There are several mechanisms that have been proposed to underlie the association between antenatal depression and neonatal outcomes. The hypothesis which proposed that the association is mediated by the hypothalamic-pituitary- adrenocortical axis, which stimulates the release of stress hormones such as cortisol and catecholamines, has been most extensively investigated [27]. Emerging research suggests that antenatal maternal cortisol mediates the association between self-reported depression and gestational age at birth and fetal growth rate [28].Other possible mechanisms include adverse health behaviors associated with depression. Depressed women are more likely to smoke and drink during pregnancy than non-depressed women.

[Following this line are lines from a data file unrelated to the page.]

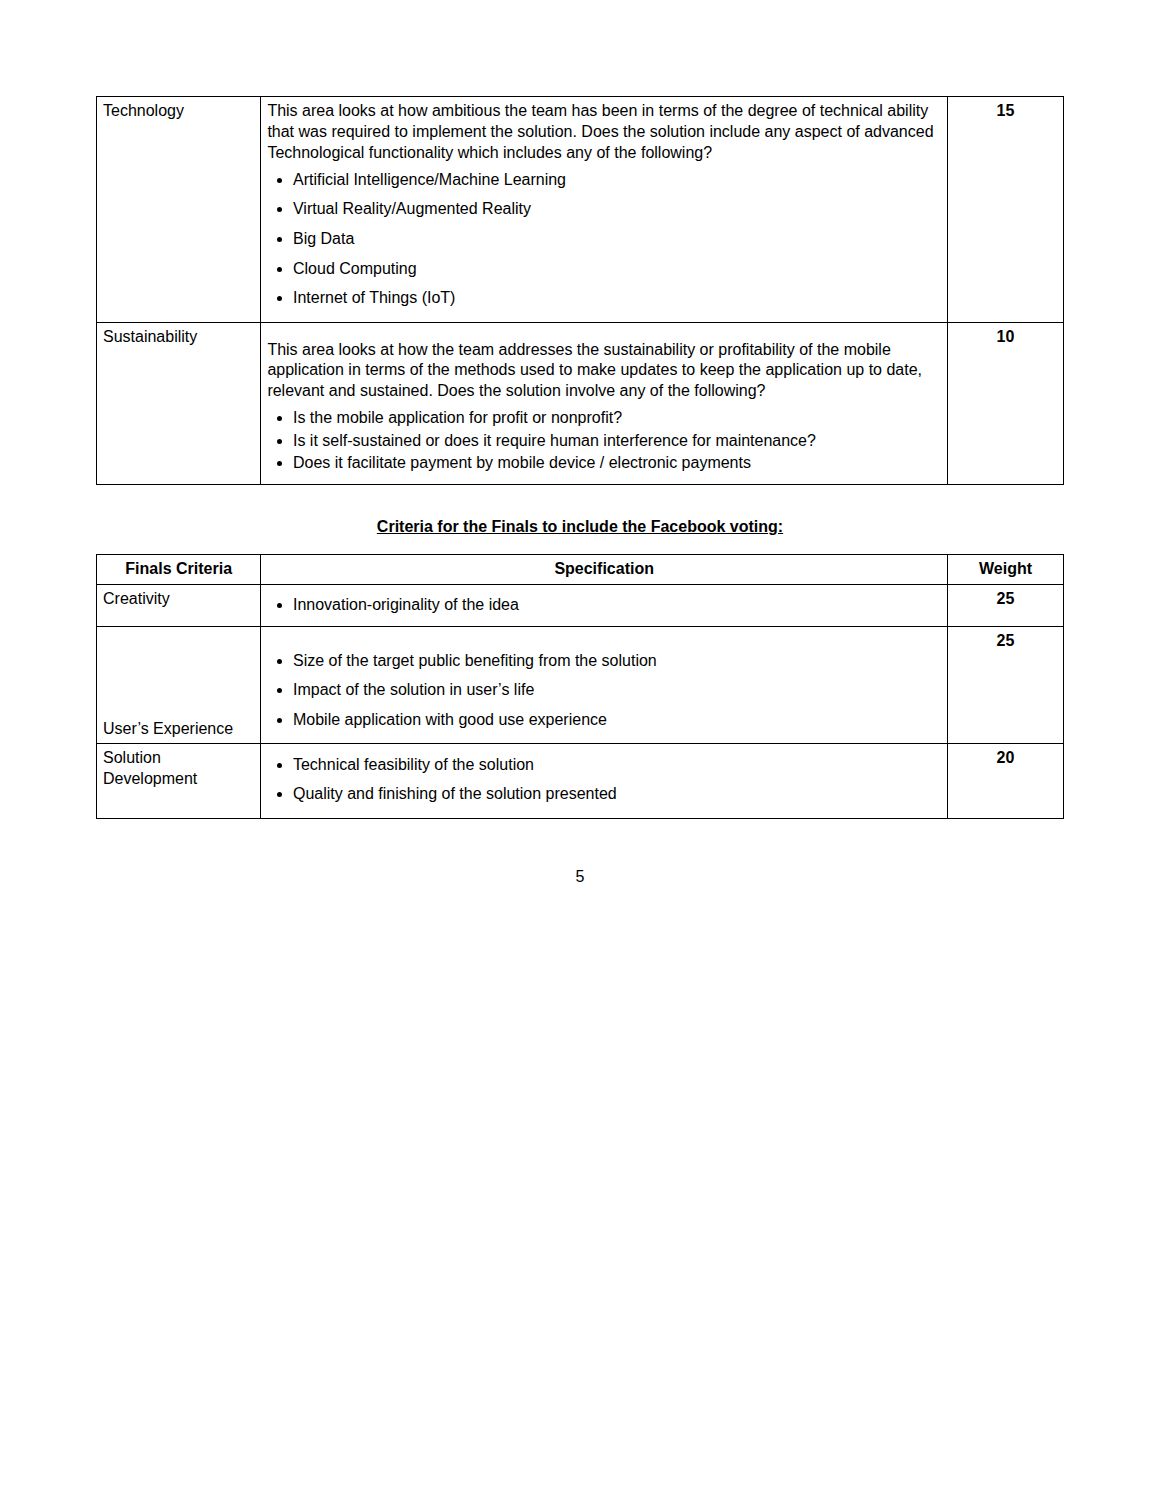| Technology | This area looks at how ambitious the team has been in terms of the degree of technical ability that was required to implement the solution. Does the solution include any aspect of advanced Technological functionality which includes any of the following? Artificial Intelligence/Machine Learning Virtual Reality/Augmented Reality Big Data Cloud Computing Internet of Things (IoT) | 15 |
| Sustainability | This area looks at how the team addresses the sustainability or profitability of the mobile application in terms of the methods used to make updates to keep the application up to date, relevant and sustained. Does the solution involve any of the following? Is the mobile application for profit or nonprofit? Is it self-sustained or does it require human interference for maintenance? Does it facilitate payment by mobile device / electronic payments | 10 |
Criteria for the Finals to include the Facebook voting:
| Finals Criteria | Specification | Weight |
| --- | --- | --- |
| Creativity | Innovation-originality of the idea | 25 |
| User’s Experience | Size of the target public benefiting from the solution Impact of the solution in user’s life Mobile application with good use experience | 25 |
| Solution Development | Technical feasibility of the solution Quality and finishing of the solution presented | 20 |
5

There are limitations in this study. Firstly, in the present study, we just made the depression symptoms measure at the second-trimester, which might fail to detect the trend of changes throughout the entire duration of pregnancy. Depression is often a lifelong relapsing and remitting condition. Therefore, some depression cases occurred at the third-trimester might be misclassified into the non-exposed group, in which case the effect size of antenatal depression on LBW might be diluted. Therefore, in this study, the adverse effects of depression on low birth weight may be more severe. Secondly, potential confounding bias cannot be eliminated completely. Due to lacking the history of low birth weight delivering, this study can’t adjust them. In addition, various complications during pregnancy may not be adjusted, but this study adjusted the corresponding surrogate indicators, namely whether pregnant women with high risk. This limitation may mask the association between depression and preterm birth, thereby underestimating the degree of association.